Eric Roberge wants to let you know you have more control over your personal finances than you might think.
He’s the founder of Beyond Your Hammock, a financial planning firm that caters to the needs of professionals in their 30s and 40s.
Let’s just say as you can tell from the name of the firm, this isn’t your parent’s financial planner!
He told me he never thought he would work for himself, but the corporate world wore him down.
He was a portfolio accountant at State Street Bank and n assistant treasurer at JP Morgan Chase. He came to realize that self-employment offered him greater financial security over the long term.
Few lessons worth noting from our conversation include:
- When starting a new business it’s better to share your passion, instead of selling your products or services.
- Why Eric decided to take a job as a waiter at the age of 33 and after doing pretty well in the financial industry as a stepping stone to working for himself.

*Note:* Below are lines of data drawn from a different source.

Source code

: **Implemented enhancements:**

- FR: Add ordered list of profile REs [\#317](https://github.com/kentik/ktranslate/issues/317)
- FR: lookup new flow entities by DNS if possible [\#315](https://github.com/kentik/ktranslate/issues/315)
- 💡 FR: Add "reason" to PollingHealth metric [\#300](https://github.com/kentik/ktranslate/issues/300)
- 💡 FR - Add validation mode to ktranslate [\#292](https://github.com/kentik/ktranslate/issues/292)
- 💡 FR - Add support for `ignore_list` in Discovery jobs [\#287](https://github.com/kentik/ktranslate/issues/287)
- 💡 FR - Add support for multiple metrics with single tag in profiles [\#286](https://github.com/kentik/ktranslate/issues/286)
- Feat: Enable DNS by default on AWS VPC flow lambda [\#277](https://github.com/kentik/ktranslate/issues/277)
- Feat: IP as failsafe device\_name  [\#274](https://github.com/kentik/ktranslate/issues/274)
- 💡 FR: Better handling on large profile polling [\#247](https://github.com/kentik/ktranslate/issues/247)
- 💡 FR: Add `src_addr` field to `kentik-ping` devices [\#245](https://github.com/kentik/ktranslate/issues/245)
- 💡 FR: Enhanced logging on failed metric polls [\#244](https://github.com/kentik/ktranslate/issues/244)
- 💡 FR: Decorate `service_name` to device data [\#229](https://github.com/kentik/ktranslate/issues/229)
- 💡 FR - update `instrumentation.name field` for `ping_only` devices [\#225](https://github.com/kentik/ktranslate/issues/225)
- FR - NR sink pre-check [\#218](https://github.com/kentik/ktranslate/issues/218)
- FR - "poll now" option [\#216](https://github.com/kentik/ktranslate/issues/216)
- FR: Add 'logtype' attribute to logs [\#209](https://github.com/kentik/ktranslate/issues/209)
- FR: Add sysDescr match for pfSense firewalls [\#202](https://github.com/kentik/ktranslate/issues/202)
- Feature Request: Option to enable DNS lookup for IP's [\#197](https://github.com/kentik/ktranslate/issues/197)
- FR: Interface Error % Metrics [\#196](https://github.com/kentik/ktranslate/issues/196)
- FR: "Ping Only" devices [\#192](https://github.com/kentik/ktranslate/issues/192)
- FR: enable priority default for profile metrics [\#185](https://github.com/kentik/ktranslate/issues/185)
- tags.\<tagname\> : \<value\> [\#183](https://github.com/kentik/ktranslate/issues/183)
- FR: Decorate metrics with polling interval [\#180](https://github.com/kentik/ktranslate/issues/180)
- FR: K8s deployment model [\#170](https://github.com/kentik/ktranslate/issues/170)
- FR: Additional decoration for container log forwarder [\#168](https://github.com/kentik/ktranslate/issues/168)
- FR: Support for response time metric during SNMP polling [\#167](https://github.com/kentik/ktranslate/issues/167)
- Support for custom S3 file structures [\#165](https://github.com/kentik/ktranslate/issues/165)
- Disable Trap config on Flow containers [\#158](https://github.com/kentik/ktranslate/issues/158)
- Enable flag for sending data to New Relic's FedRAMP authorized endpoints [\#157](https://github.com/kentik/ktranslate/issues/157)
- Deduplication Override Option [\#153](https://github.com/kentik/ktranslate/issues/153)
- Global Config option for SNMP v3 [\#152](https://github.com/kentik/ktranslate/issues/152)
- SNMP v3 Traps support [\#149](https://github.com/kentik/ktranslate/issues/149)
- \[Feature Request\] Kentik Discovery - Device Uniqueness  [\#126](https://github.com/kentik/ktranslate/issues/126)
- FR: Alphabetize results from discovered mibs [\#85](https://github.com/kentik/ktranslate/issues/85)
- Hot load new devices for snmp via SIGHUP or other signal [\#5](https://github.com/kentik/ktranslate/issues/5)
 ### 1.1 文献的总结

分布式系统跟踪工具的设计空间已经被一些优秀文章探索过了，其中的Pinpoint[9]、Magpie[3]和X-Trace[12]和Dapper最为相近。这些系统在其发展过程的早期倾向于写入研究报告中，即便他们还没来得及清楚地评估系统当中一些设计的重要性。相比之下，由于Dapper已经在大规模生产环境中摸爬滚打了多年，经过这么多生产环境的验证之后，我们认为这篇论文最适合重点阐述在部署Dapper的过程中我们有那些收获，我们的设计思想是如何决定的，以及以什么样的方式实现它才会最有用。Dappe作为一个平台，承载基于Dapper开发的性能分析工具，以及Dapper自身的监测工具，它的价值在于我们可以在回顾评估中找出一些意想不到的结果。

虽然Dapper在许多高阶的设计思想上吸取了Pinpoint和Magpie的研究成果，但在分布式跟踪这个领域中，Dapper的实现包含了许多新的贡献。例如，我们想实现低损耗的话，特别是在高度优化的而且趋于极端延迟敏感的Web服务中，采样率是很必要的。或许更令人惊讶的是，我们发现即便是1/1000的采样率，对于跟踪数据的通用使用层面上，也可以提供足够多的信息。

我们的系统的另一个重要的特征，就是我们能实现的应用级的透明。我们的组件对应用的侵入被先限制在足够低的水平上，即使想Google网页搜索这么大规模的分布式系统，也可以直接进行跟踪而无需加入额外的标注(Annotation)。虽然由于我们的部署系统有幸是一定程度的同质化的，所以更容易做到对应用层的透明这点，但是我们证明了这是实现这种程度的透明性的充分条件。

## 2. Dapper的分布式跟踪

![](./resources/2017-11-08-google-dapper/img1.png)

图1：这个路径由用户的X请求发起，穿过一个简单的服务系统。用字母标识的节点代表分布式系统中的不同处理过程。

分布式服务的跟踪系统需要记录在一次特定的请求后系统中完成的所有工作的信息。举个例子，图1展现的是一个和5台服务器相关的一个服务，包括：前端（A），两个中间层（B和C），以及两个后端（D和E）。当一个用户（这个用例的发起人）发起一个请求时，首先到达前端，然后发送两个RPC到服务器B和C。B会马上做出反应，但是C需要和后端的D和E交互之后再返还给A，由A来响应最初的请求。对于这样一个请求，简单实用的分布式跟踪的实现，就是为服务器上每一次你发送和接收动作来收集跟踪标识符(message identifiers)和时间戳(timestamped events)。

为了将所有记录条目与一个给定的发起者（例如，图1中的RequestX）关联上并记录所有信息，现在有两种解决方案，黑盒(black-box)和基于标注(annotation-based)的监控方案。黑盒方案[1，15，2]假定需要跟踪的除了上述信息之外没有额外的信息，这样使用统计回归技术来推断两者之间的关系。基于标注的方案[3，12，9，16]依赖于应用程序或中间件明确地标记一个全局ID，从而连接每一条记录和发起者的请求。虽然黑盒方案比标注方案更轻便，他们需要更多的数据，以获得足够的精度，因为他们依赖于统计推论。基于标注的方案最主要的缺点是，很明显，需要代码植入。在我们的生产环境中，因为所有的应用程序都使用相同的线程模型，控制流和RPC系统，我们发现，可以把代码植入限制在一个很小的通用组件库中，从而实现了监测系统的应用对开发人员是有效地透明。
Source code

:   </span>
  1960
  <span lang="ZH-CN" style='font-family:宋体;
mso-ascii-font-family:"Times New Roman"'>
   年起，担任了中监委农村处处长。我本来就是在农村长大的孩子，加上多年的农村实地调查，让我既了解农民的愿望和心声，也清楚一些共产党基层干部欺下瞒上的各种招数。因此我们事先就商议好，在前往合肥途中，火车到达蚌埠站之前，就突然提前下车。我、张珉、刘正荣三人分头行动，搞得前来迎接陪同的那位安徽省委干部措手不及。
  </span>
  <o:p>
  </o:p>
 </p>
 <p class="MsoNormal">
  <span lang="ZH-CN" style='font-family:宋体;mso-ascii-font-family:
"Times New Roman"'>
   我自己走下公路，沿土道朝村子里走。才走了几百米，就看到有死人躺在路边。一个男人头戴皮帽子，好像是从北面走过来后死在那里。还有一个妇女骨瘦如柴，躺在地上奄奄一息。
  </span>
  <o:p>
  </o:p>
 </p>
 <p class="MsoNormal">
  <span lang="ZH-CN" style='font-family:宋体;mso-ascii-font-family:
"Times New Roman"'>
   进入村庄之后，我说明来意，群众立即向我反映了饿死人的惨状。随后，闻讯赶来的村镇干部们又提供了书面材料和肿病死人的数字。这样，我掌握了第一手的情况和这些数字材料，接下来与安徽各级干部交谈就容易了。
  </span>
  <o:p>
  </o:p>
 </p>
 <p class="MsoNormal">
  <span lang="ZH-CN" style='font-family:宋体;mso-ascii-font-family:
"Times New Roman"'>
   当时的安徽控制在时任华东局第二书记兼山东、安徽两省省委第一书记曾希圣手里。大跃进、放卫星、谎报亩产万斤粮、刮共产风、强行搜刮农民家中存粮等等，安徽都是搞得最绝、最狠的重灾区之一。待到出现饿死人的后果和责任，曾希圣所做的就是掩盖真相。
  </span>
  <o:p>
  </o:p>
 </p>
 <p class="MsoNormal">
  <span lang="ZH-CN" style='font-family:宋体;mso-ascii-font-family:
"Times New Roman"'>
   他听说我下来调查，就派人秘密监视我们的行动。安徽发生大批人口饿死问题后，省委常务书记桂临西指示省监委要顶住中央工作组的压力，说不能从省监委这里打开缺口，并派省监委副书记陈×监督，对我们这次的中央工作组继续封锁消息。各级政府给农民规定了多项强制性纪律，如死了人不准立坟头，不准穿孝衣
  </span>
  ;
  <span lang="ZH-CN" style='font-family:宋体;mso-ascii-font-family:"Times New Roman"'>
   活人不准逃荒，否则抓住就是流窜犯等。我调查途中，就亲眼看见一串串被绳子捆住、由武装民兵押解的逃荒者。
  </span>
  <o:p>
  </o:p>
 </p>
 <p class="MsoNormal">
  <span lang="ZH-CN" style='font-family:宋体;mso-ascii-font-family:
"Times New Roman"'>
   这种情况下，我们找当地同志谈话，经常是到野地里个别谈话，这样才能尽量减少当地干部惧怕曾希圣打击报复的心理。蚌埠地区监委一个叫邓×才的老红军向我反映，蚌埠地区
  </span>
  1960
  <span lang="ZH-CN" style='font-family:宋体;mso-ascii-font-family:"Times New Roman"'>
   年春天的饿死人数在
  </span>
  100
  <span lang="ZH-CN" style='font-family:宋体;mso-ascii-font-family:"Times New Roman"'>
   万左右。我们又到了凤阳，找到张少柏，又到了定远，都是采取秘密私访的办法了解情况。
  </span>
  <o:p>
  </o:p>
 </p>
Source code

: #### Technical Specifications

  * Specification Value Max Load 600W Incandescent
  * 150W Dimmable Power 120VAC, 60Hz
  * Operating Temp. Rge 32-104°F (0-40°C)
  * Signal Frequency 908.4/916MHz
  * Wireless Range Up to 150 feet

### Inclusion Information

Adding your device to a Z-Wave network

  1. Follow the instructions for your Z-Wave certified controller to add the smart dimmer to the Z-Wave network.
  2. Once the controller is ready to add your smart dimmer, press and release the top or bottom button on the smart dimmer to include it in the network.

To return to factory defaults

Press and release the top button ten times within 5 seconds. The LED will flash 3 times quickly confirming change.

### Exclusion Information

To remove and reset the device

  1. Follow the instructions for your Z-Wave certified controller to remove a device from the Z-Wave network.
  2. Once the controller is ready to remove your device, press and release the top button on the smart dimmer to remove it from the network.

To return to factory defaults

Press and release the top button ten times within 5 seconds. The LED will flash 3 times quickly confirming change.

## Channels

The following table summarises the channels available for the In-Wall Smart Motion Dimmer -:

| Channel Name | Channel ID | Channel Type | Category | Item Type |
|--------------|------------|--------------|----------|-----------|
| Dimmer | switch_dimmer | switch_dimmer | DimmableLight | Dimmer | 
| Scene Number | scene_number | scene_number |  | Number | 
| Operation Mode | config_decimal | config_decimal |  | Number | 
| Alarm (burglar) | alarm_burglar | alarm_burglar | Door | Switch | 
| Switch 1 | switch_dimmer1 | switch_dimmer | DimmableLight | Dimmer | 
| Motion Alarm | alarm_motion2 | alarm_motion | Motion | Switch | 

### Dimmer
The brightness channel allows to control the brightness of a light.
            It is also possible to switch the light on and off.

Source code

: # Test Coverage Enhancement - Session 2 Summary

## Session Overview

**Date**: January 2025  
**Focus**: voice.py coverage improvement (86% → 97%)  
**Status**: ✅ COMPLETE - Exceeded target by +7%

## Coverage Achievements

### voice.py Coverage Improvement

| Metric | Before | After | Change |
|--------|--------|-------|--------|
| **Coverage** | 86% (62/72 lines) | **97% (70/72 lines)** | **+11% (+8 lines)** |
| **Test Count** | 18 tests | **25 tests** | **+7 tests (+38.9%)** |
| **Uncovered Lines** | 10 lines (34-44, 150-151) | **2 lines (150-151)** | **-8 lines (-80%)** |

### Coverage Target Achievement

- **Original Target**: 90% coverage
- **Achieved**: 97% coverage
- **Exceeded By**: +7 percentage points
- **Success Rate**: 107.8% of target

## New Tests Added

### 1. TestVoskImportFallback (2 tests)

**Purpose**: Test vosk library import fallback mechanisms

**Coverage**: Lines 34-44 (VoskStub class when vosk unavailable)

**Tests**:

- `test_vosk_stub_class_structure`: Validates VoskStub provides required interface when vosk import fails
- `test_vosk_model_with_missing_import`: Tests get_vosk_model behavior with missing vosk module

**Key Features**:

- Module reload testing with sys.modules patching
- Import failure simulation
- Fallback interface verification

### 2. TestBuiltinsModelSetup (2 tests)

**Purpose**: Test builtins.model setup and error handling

- Why he decided to choose an untraditional name for his firm to elicit questions from potential clients rather than preconceived notions.
I have some big news to share with you now about the Life Skills That Matter podcast . . . . this is the final episode of what I’m calling season 1 of this podcast!
I shared a podcast every day focused exclusively on collecting stories about people who made the transition from employment to self-employment to inspire you to do the same.
In our next episode, we’ll begin season two where I’ll still be sharing stories about people who made the transition to self-employment, but I’ll be doing more episodes focused exclusively on lessons about life and skills to help you make your own transition.
I’ll also only be releasing two episodes a week to give you all a chance to catch up on all the shows I’ve been pumping out!
Life Skills That Matter In This Episode
- Practicing self-awareness to understand your core motivations.
- Building a community.
- Aligning spending habits with a financial goal.
How Eric Works and Thinks
- Wake up time: 5:00am
- Core work activities + habits: 1) Blocking time for the most important tasks. 2) Networking to meet new people and have new conversations. 3) Have a general understanding of where he’s going.
- Ideal work environment: Saturday morning, listening to music from Focus at Will in a space where he can write on the walls to visualize his ideas.
- Superpower: Ability to listen to someone and understand their feelings to adapt advice for them.
- Self-reflection practice: Listening to music or walking on a beach and being in his own head.
- Book recommendation: The Obstacle Is the Way by Ryan Holiday.
- 90-day goal: Get more speaking opportunities and increase audience sizes, targeting 1000+ person audience.
- Common spending problems: Restaurants and spending money in areas they don’t value since they don’t have a plan or goals.
“I wanted to connect with my peers and help them do the things that I knew they were getting challenged with right now.”
“It doesn’t feel like work and therefore you’re just doing what you do best and the money does come after that.”
It’s helpful to understand the financial possibilities and goals from your business and Eric provided the following advice to begin honing in on those figures:
1) Understand your income needs. Figure out both how much you need for your expenses, as well as what you need to meet your savings goals for the future.
2) Look at other businesses in your space. Examining how others are doing in your field can give you an idea for what your income possibilities are.